## [REQUIRED WORK]
Swap "primordiale" for "essentielle" in the records, starting at the line containing "recyclage responsables" and ending at the line containing "économie circulaire bénéfique pour". Return only those lines, with everything else unchanged.

· · · · · · ·

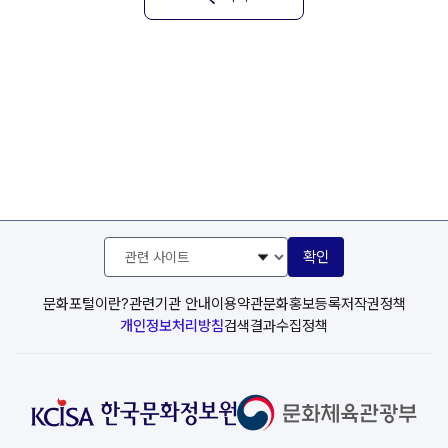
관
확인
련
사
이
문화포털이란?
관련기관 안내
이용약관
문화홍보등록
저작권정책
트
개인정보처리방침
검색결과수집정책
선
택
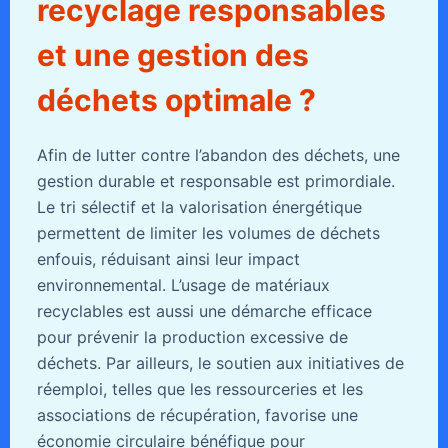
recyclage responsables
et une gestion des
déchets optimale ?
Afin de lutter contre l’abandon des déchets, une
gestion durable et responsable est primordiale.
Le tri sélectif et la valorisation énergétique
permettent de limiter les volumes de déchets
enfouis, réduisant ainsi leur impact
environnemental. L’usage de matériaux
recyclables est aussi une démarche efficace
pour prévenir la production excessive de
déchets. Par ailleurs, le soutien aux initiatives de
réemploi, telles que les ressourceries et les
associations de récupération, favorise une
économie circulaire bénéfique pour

· · · · · · ·

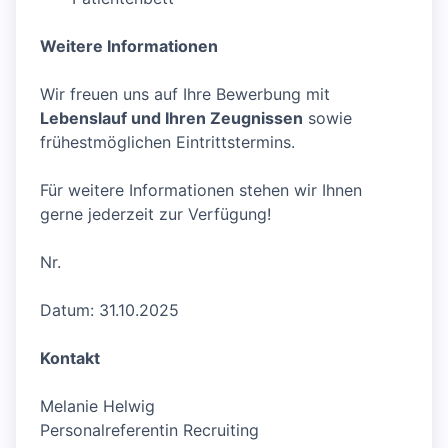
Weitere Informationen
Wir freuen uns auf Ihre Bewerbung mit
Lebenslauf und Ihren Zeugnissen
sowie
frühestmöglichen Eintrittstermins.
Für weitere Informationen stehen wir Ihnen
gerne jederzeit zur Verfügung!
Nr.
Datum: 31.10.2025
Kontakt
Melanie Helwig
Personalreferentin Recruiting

· · · · · · ·

## [TASK ANSWER]
recyclage responsables
et une gestion des
déchets optimale ?
Afin de lutter contre l’abandon des déchets, une
gestion durable et responsable est essentielle.
Le tri sélectif et la valorisation énergétique
permettent de limiter les volumes de déchets
enfouis, réduisant ainsi leur impact
environnemental. L’usage de matériaux
recyclables est aussi une démarche efficace
pour prévenir la production excessive de
déchets. Par ailleurs, le soutien aux initiatives de
réemploi, telles que les ressourceries et les
associations de récupération, favorise une
économie circulaire bénéfique pour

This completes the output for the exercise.